§ Gelesenes anwenden:
1/ In welcher Höhe wurde die abziehbare Vorsteuer laut Dokumenttext in den Bescheiden an das Konsortium jeweils festgesetzt?
2/ Formuliere den Abschnitt des Dokumenttexts neu, der mit den Worten „Das Finanzamt folgte“ beginnt und nach „Bescheide wurden rechtskräftig.“ endet. Ersetze darin „Prüfers“ durch „Betriebsprüfers“.

§ Dokumenttext:

Das Finanzamt folgte den Feststellungen des Prüfers und erließ an das Konsortium entsprechende Bescheide betreffend die Festsetzung von Umsatzsteuervorauszahlungen für die Monate Mai und Oktober 1995, in denen die abziehbare Vorsteuer jeweils mit Null S festgesetzt wurde. Diese Bescheide wurden rechtskräftig.

Mit dem an die Beschwerdeführerin gerichteten Bescheid vom 13. März 1998 nahm das Finanzamt diese gemäß § 6 Abs 2 BAO als Gesamtschuldnerin für die noch aushaftenden Nachforderungen betreffend die Umsatzsteuervorauszahlungen des Konsortiums für die Monate Mai und Oktober 1995 in der Höhe von S 2.020.975,-- in Anspruch.

§ Ausgangsmaterial:
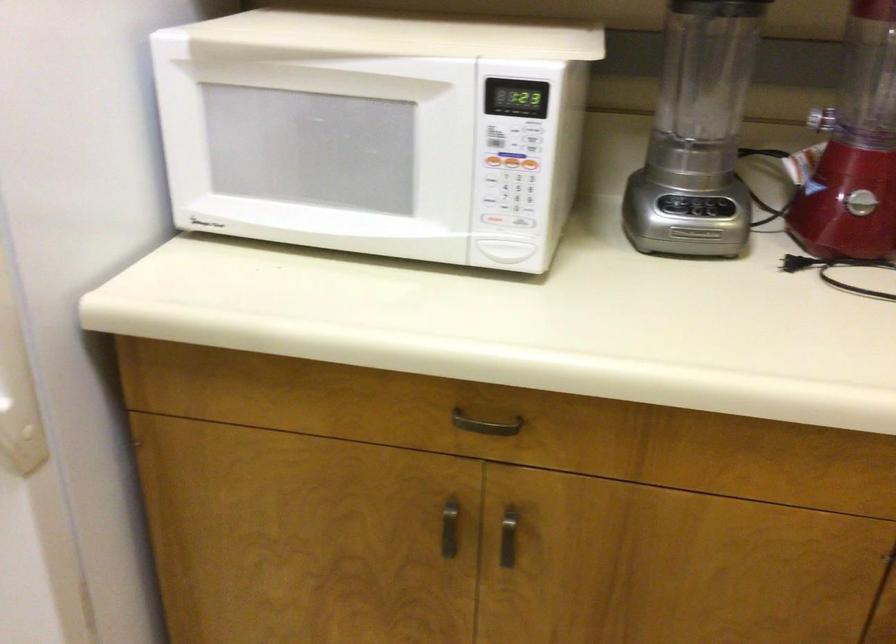
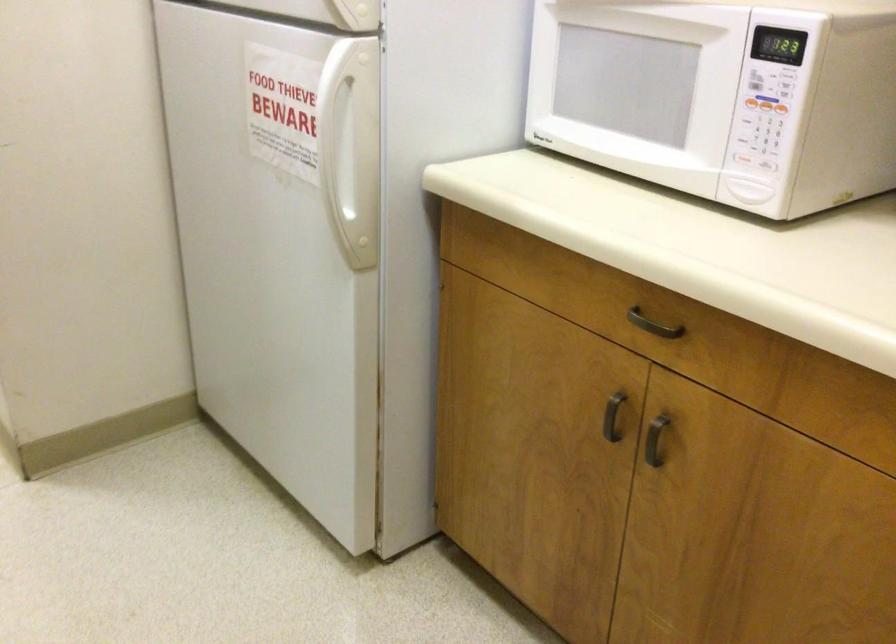
In the second image, find the point that corresponds to point 489,430 in the first image.

(652, 325)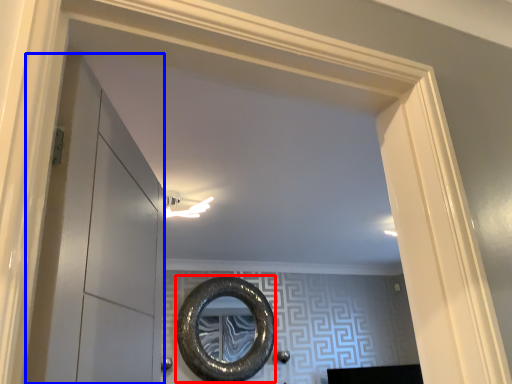
Question: Which object is closer to the camera taking this photo, oval (highlighted by a red box) or glass door (highlighted by a blue box)?

Choices:
 (A) oval
 (B) glass door

Answer: (B)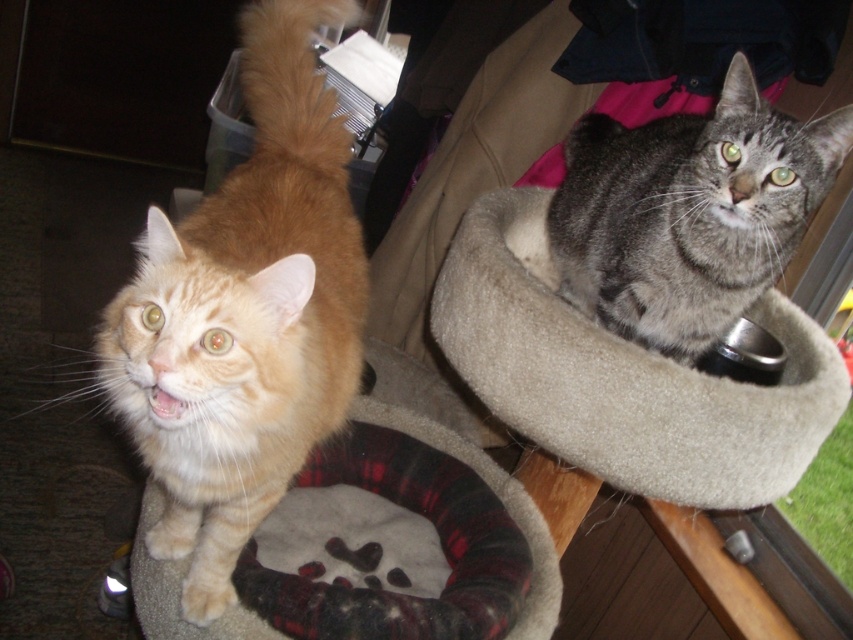
Who is taller, orange fur cat at left or gray tabby cat at upper right?

orange fur cat at left is taller.

Can you confirm if orange fur cat at left is shorter than gray tabby cat at upper right?

No.

You are a GUI agent. You are given a task and a screenshot of the screen. Output one action in this format:
    pyautogui.click(x=<x>, y=<y>)
    Task: Click on the orange fur cat at left
    The image size is (853, 640).
    Given the screenshot: What is the action you would take?
    click(x=244, y=314)

Looking at this image, who is more distant from viewer, (x=817, y=186) or (x=509, y=512)?

Point (x=509, y=512)

Can you confirm if gray tabby cat at upper right is thinner than plaid fabric cat bed at center?

Yes, gray tabby cat at upper right is thinner than plaid fabric cat bed at center.

What do you see at coordinates (688, 212) in the screenshot? The width and height of the screenshot is (853, 640). I see `gray tabby cat at upper right` at bounding box center [688, 212].

Where is `gray tabby cat at upper right`? gray tabby cat at upper right is located at coordinates (688, 212).

Does beige soft cat bed at upper right appear on the left side of plaid fabric cat bed at center?

In fact, beige soft cat bed at upper right is to the right of plaid fabric cat bed at center.

Which is behind, point (514, 211) or point (558, 602)?

The point (514, 211) is more distant.

The image size is (853, 640). I want to click on beige soft cat bed at upper right, so click(624, 374).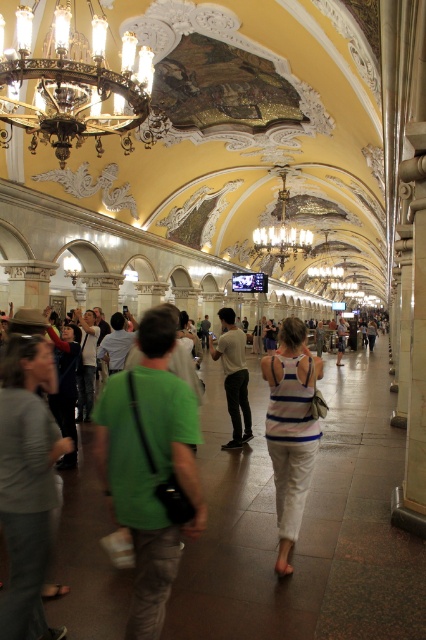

§ Ergebnisse je Aufgabe:
1/ Jeweils mit Null S.

2/
Das Finanzamt folgte den Feststellungen des Betriebsprüfers und erließ an das Konsortium entsprechende Bescheide betreffend die Festsetzung von Umsatzsteuervorauszahlungen für die Monate Mai und Oktober 1995, in denen die abziehbare Vorsteuer jeweils mit Null S festgesetzt wurde. Diese Bescheide wurden rechtskräftig.